The latter trend became an issue in 1974, after Ms. Newton-John was chosen female vocalist of the year by the Country Music Association over more traditional stars like Loretta Lynn and Dolly Parton. Protests led to the formation of the fleeting Association of Country Entertainers. Yet, after Ms. Newton-John recorded her “Don’t Stop Believin’,” album in Nashville in 1976, the friction eased.
The second phase of her career, which began with “Grease,” found further success through a duet with Andy Gibb, “I Can’t Help It,” followed by an attempt to expand her acting career with the 1980 musical film “Xanadu,” with Gene Kelly. While the movie floundered, its soundtrack went double-platinum, boasting hits like “Magic” (which commanded Billboard’s No. 1 spot for four weeks) and the title song, recorded with the Electric Light Orchestra.
A campy Broadway show based on the film opened in 2007 to some success.
Ms. Newton-John’s smash “Physical” also yielded the first video album to hit the market, with clips for all the album’s tracks. “Olivia Physical” won the Grammy in 1982 for video of the year.
She was paired again with Mr. Travolta in the 1983 movie “Two of a Kind,” an attempt to repeat the success of “Grease.” But the film disappointed even as its soundtrack proved popular, especially the song “Twist of Fate.”
Ms.
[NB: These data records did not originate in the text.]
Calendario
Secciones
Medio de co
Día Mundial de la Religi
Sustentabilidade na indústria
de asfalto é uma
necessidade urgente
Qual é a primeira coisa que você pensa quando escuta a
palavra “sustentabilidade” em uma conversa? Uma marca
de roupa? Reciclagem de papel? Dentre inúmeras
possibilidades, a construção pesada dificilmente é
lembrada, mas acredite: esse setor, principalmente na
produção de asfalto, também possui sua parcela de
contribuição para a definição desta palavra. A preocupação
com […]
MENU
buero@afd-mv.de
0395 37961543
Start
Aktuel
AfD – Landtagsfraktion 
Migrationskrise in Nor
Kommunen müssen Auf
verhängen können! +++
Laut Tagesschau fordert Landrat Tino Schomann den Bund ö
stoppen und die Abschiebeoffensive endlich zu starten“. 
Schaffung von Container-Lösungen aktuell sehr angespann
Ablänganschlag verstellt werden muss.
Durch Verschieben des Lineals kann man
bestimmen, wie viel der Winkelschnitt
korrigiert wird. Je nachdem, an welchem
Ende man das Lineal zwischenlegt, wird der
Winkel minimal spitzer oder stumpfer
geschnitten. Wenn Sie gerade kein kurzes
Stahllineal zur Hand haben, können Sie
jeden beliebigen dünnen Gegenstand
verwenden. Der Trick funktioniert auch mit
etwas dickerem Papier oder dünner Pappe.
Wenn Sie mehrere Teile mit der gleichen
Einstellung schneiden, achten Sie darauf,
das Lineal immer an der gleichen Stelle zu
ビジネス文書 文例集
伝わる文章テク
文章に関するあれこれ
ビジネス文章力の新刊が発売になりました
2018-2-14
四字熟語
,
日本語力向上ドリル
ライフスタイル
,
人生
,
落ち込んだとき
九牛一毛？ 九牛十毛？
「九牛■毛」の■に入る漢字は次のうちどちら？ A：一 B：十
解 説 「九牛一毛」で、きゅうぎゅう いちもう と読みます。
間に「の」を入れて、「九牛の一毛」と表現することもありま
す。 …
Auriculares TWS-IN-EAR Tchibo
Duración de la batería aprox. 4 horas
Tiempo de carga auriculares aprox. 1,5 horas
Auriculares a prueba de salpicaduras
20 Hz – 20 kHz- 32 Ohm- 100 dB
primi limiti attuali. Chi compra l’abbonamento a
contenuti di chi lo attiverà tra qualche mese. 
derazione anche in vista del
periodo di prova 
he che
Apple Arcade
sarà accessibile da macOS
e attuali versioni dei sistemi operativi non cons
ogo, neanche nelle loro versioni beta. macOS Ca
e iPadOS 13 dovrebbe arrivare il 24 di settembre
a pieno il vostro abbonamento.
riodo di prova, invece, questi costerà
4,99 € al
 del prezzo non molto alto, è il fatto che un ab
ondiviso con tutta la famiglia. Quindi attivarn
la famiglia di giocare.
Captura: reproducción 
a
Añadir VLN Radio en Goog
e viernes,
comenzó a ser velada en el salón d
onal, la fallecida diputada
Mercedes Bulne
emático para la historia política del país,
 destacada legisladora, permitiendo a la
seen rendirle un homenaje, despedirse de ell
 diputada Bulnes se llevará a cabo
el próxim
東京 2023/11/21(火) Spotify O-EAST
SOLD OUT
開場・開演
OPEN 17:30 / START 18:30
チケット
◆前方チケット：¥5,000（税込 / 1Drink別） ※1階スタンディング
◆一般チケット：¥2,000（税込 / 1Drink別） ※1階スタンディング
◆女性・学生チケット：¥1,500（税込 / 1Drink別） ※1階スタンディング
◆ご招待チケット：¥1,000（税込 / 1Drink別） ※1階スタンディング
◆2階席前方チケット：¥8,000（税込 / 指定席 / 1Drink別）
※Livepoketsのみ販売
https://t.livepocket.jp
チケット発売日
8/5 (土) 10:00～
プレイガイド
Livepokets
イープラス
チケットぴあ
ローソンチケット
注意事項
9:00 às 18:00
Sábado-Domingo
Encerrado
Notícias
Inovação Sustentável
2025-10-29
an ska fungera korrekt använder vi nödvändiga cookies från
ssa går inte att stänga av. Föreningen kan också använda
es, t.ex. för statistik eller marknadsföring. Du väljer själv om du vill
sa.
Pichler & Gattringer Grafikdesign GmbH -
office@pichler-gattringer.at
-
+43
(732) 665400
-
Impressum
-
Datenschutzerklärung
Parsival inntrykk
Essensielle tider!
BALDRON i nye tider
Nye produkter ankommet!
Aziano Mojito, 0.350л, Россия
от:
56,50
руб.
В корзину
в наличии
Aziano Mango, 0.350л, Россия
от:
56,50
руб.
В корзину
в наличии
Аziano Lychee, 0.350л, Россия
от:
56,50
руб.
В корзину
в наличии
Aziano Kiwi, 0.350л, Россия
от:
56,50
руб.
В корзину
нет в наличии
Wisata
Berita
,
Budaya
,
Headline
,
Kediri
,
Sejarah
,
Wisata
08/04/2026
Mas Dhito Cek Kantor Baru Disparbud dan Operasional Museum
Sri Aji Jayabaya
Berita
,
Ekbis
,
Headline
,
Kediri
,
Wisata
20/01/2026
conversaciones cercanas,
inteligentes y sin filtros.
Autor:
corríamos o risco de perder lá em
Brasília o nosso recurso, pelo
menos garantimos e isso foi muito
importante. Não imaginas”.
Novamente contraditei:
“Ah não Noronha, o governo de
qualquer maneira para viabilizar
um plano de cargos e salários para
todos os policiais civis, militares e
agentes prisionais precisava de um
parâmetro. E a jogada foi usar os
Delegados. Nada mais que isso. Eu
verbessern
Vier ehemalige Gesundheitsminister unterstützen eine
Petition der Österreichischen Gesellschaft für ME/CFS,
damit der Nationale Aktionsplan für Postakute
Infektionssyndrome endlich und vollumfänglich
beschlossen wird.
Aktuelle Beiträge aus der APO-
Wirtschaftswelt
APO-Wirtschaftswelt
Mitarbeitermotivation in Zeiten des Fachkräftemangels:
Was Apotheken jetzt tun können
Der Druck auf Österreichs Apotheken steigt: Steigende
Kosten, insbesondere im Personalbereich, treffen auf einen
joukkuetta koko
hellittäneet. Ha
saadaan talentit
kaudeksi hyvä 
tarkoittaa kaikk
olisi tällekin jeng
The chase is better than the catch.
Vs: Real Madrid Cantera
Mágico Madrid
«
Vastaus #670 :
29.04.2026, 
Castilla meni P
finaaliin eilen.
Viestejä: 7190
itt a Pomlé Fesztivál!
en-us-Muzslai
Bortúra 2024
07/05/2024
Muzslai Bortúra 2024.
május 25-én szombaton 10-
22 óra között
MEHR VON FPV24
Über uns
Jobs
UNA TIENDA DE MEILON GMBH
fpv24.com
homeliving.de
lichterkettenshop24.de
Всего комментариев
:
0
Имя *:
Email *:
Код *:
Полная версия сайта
Newton-John was named an officer of the Order of the British Empire in 1979.
By the mid-’80s, her career had cooled. For several years she cut back on work to care for her daughter, Chloe Rose, whom she had with her husband at the time, the actor Matt Lattanzi. They had met on the set of “Xanadu” and married in 1984; they divorced in 1995.
That same year, she met Patrick McDermott, a cameraman whom she dated, on and off, for the next nine years. In 2005, Mr. McDermott disappeared while fishing off the California coast. Three years later, a U.S. Coast Guard investigation said that the evidence suggested that Mr. McDermott had been lost at sea.
In 2008, Ms. Newton-John married Mr. Easterling, the founder of the Amazon Herb Company.
In addition to her husband, she is survived by her daughter, Chloe Rose Lattanzi; her sister, Sarah Newton-John; and her brother, Toby.
After learning she had breast cancer in 1992, Ms. Newton-John became an ardent advocate for research into the disease. Her Olivia Newton-John Foundation Fund is dedicated to researching plant-based treatments for cancer, and she opened a cancer research and wellness facility under her name at Austin Hospital, outside Melbourne.
Despite her own treatments, she continued to release albums and tour but failed to make headway on the charts. And she continued to act in movies and on television.
In May 2017, she disclosed that her cancer had returned and that it had metastasized to her lower back. She published a memoir, “Don’t Stop Believin,’” in 2018.
To the end Ms. Newton-John firmly believed in her audience-friendly approach to music. “It annoys me when people think because it’s commercial, it’s bad,” she told Rolling Stone. “It’s completely opposite. If people like it, that’s what it’s supposed to be.”